Supreme Court of New York, Second Department

August 7, 2013

The People of the State of New York, respondent,
v.
Antonio Gil, appellant. Ind. No. 11-00328

Steven A. Feldman, Uniondale, N.Y. (Arza Feldman of counsel), for appellant.

Francis D. Phillips II, District Attorney, Middletown, N.Y. (Andrew R. Kass of counsel), for respondent.

MARK C. DILLON, J.P., RUTH C. BALKIN, THOMAS A. DICKERSON, SYLVIA O. HINDS-RADIX, JJ.

DECISION & ORDER

Appeal by the defendant from a judgment of the County Court, Orange County (Berry, J.), rendered December 13, 2011, convicting him of criminal possession of a weapon in the second degree, upon his plea of guilty, and imposing sentence.

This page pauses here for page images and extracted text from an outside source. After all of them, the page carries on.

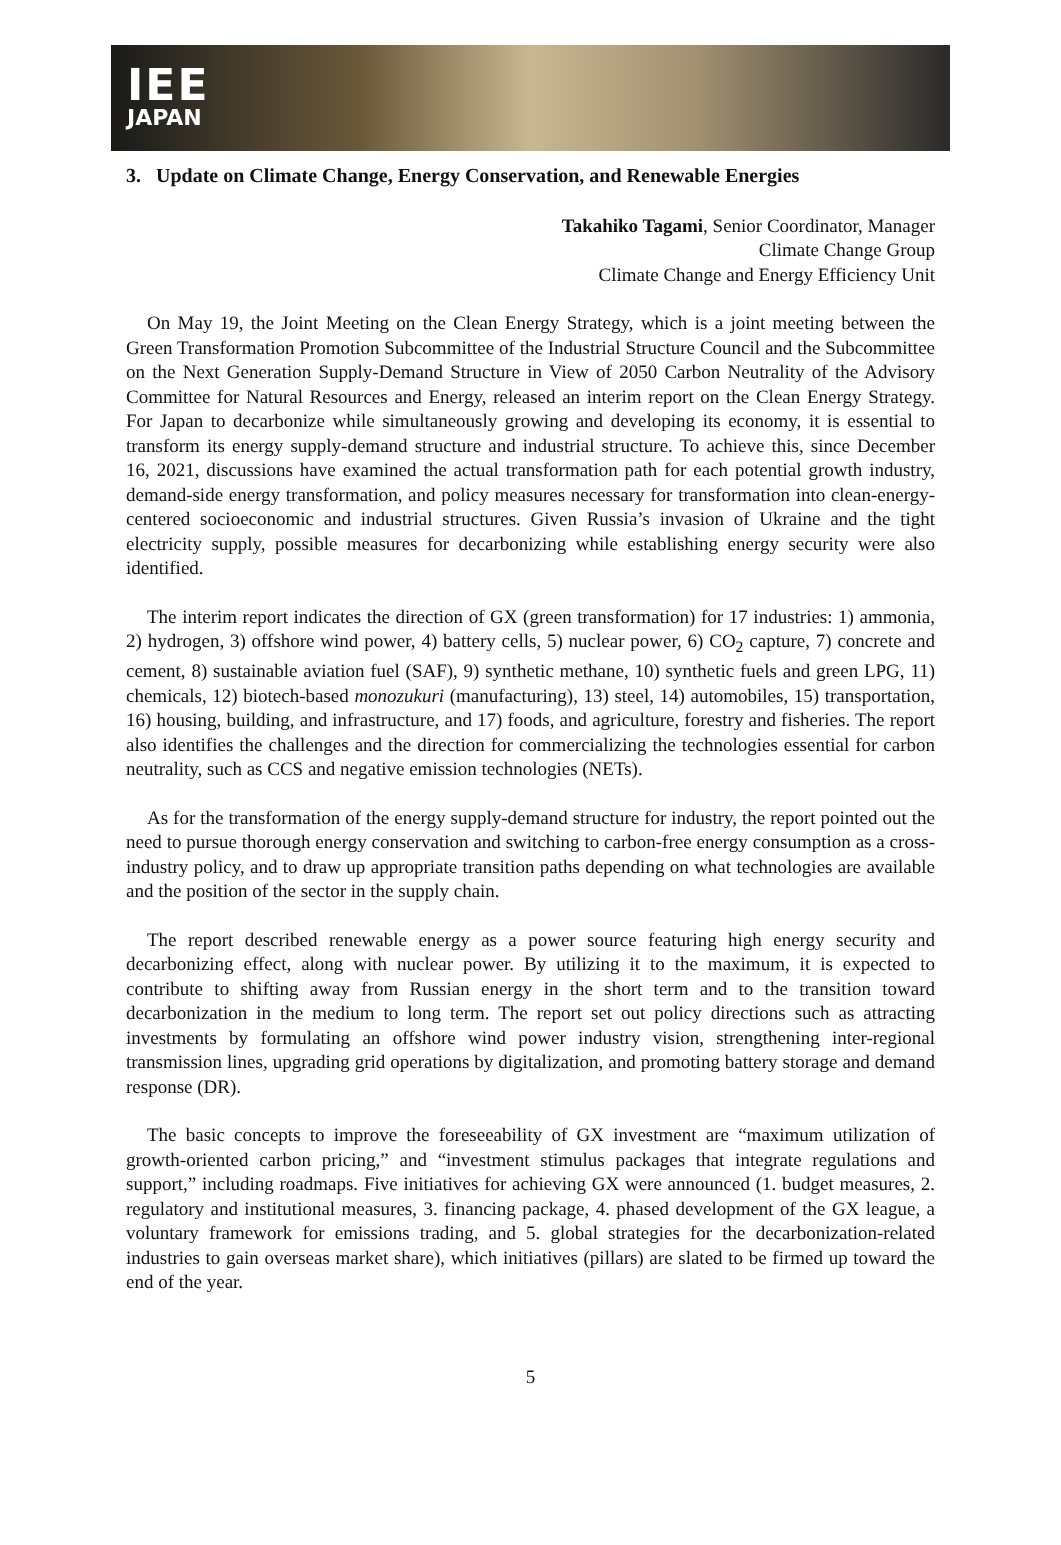IEE
JAPAN
3. Update on Climate Change, Energy Conservation, and Renewable Energies
Takahiko Tagami, Senior Coordinator, Manager
Climate Change Group
Climate Change and Energy Efficiency Unit
On May 19, the Joint Meeting on the Clean Energy Strategy, which is a joint meeting between the Green Transformation Promotion Subcommittee of the Industrial Structure Council and the Subcommittee on the Next Generation Supply-Demand Structure in View of 2050 Carbon Neutrality of the Advisory Committee for Natural Resources and Energy, released an interim report on the Clean Energy Strategy. For Japan to decarbonize while simultaneously growing and developing its economy, it is essential to transform its energy supply-demand structure and industrial structure. To achieve this, since December 16, 2021, discussions have examined the actual transformation path for each potential growth industry, demand-side energy transformation, and policy measures necessary for transformation into clean-energy-centered socioeconomic and industrial structures. Given Russia’s invasion of Ukraine and the tight electricity supply, possible measures for decarbonizing while establishing energy security were also identified.
The interim report indicates the direction of GX (green transformation) for 17 industries: 1) ammonia, 2) hydrogen, 3) offshore wind power, 4) battery cells, 5) nuclear power, 6) CO<sub>2</sub> capture, 7) concrete and cement, 8) sustainable aviation fuel (SAF), 9) synthetic methane, 10) synthetic fuels and green LPG, 11) chemicals, 12) biotech-based monozukuri (manufacturing), 13) steel, 14) automobiles, 15) transportation, 16) housing, building, and infrastructure, and 17) foods, and agriculture, forestry and fisheries. The report also identifies the challenges and the direction for commercializing the technologies essential for carbon neutrality, such as CCS and negative emission technologies (NETs).
As for the transformation of the energy supply-demand structure for industry, the report pointed out the need to pursue thorough energy conservation and switching to carbon-free energy consumption as a cross-industry policy, and to draw up appropriate transition paths depending on what technologies are available and the position of the sector in the supply chain.
The report described renewable energy as a power source featuring high energy security and decarbonizing effect, along with nuclear power. By utilizing it to the maximum, it is expected to contribute to shifting away from Russian energy in the short term and to the transition toward decarbonization in the medium to long term. The report set out policy directions such as attracting investments by formulating an offshore wind power industry vision, strengthening inter-regional transmission lines, upgrading grid operations by digitalization, and promoting battery storage and demand response (DR).
The basic concepts to improve the foreseeability of GX investment are “maximum utilization of growth-oriented carbon pricing,” and “investment stimulus packages that integrate regulations and support,” including roadmaps. Five initiatives for achieving GX were announced (1. budget measures, 2. regulatory and institutional measures, 3. financing package, 4. phased development of the GX league, a voluntary framework for emissions trading, and 5. global strategies for the decarbonization-related industries to gain overseas market share), which initiatives (pillars) are slated to be firmed up toward the end of the year.
5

ORDERED that the judgment is affirmed.

In November 2011, the defendant agreed to plead guilty to one count of criminal possession of a weapon in the second degree, in satisfaction of a multicount indictment. On the day the defendant pleaded guilty, the court told him that a condition of the plea agreement was that he waive his right to appeal. The court did not, however, explain the right to appeal until the date the defendant was sentenced, more than a month after the defendant pleaded guilty, and only after the sentence was actually pronounced. Also, the defendant's written waiver of the right to appeal was executed after the pronouncement of sentence. These circumstances do not establish that the defendant knowingly, voluntarily, and intelligently agreed to waive his right to appeal as a condition of his plea of guilty. Accordingly, the appeal waiver may not be enforced (see People v Bradshaw, 18 N.Y.3d 257, 265; People v Lopez, 6 N.Y.3d 248, 256; People v Bouton, 107 A.D.3d 1035, 1036-1037).

Nonetheless, the defendant's contention that the sentence violated the Eighth Amendment prohibition against cruel and unusual punishment is unpreserved for appellate review (see People v Gonzales, 101 A.D.3d 1149, 1151), and, in any event, is without merit (see People v Khan, 89 A.D.3d 750, 751-752). Furthermore, the sentence imposed was not excessive (see People v Suitte, 90 A.D.2d 80).

DILLON, J.P., BALKIN, DICKERSON and HINDS-RADIX, JJ., concur.